Sauf à vivre sur une autre planète, personne n’a pu échapper à la chute de FTX. Elle a fait la Une des journaux, tournée en boucle à la télé et à la radio, une avalanche d’infos qui donne l’impression que tout l’écosystème est en ruines. Mais qu’en est-il réellement ? On a mené l’enquête 🔎.

Faites le test autour de vous : demandez “comment vont les cryptos” à un ami, à un collègue, à un proche, à qui vous voulez. Leur réponse sera presque la même.

Sur le ton curieux : “C’est un carnage là, non ?”

Sur le ton concerné : “Ah oui, c’est très très très très chaud”

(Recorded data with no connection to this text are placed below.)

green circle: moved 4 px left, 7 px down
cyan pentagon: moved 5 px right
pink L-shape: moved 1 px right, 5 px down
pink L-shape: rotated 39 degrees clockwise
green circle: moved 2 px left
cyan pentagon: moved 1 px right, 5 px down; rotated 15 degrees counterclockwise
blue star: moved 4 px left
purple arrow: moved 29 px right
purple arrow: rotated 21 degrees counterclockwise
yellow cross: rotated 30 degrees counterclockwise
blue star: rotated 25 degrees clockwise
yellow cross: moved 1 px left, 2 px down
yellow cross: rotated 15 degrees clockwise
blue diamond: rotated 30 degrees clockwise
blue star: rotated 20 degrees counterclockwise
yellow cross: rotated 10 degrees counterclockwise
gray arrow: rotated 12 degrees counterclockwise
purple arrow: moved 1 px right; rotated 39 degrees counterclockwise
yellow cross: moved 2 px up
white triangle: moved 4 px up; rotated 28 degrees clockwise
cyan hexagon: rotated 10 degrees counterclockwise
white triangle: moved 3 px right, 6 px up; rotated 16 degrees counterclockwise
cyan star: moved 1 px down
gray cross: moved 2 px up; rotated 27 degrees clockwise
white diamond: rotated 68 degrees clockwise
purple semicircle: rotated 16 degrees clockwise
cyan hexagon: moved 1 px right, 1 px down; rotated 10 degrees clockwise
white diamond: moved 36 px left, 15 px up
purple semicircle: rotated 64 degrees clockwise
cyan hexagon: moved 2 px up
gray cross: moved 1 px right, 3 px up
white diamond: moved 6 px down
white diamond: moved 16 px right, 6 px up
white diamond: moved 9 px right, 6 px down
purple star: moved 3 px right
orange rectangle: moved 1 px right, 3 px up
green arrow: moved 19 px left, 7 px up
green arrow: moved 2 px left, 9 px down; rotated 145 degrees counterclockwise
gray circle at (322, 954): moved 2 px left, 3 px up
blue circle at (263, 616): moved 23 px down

Sur le ton péremptoire : “C’est fini les cryptos”

Depuis trois semaines, les médias ne parlent QUE de la chute de FTX et de ses conséquences. L’équipe de The Big Whale n’a jamais été autant sollicitée pour commenter une affaire qui, à force de sujets à la télé, à la radio, donne l’impression que tout l’écosystème s’est effondré... 🤯

Mais est-ce vraiment le cas ?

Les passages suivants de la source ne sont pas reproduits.